When it takes a court case to get justice for a hate crime

When Brandon Teena left his hometown of Lincoln, Nebraska, he was hoping for a fresh start. According to The Atlantic, things started out that way for him in Falls City. He started dating and found friends, but when those friends found out that he was biologically female, what happened next was one of the most horrific hate crimes in recent history.

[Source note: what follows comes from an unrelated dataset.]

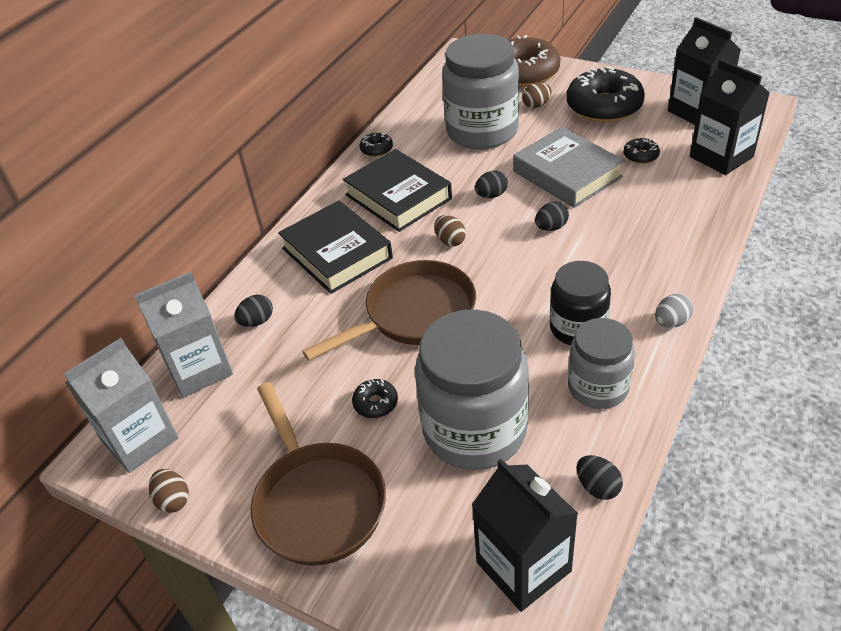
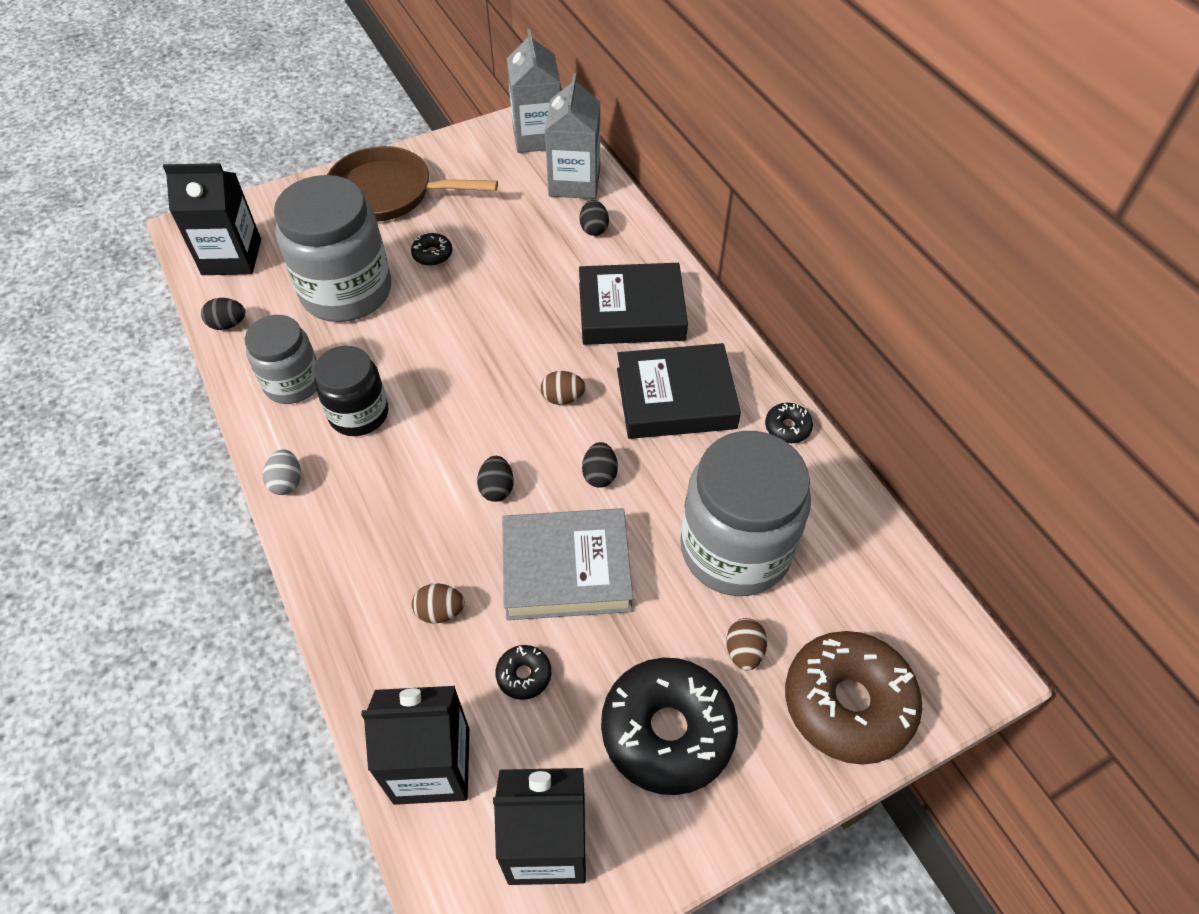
camera: 120 degrees right, 10 degrees up
(173, 500) = (468, 136): brown egg -> brown egg (440, 611)
(414, 314) = (496, 321): brown pan -> none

John Lotter and Marvin Nissen became obsessed with the idea that Brandon was female, and on Christmas Eve 1993, they first stripped and then raped him. Brandon went to the police, and the questioning that followed was so unthinkable that Kimberly Peirce, director of Boys Don't Cry, a movie based on the events, referred to it as "a third rape." The sheriff who interviewed Brandon, Charles Laux, didn't arrest Lotter and Nissen — despite the fact that the story was confirmed by a hospital report, evidence was collected, and it was well-known that they'd threatened retaliation if the police were involved. 

Brandon hid out at a friend's house, where Justia says he and two others were murdered. Brandon's mother sued, and it was found that the sheriff's office was negligent in failing to protect Brandon from known threats. Now, law enforcement across the country has connections to resources that help ensure that victims have a safe place to go — where those who would hurt them can't find them.

Can care be denied to patients based on their HIV status?

When Sidney Abbott went to the dentist, she was up-front with the fact that she was HIV-positive. When she needed to have a cavity filled, her dentist refused to do it in-office due to a perceived safety risk but said he would treat her in a hospital — provided she paid all the costs.

Abbott took him to court, saying that the action was in direct violation of the Americans with Disabilities Act, and the verdict was a huge deal. At the heart of the matter was the question of whether or not asymptomatic HIV could be considered a disability, and the court ruled that yes, it could. Why? Because it interferes with and impairs the function of some of the body's systems, and it meets the other criteria, too: It "substantially limits [a] major life activit[y]."

According to Gordon Feinblatt LLC, Abbott argued that the life activity her HIV status influenced is her ability to have children, which the court accepted. They also ruled that filling her cavity presented no "direct threat" to either the dentist or his staff, and that's a huge deal: It set a precedent that individuals with HIV are protected by the ADA.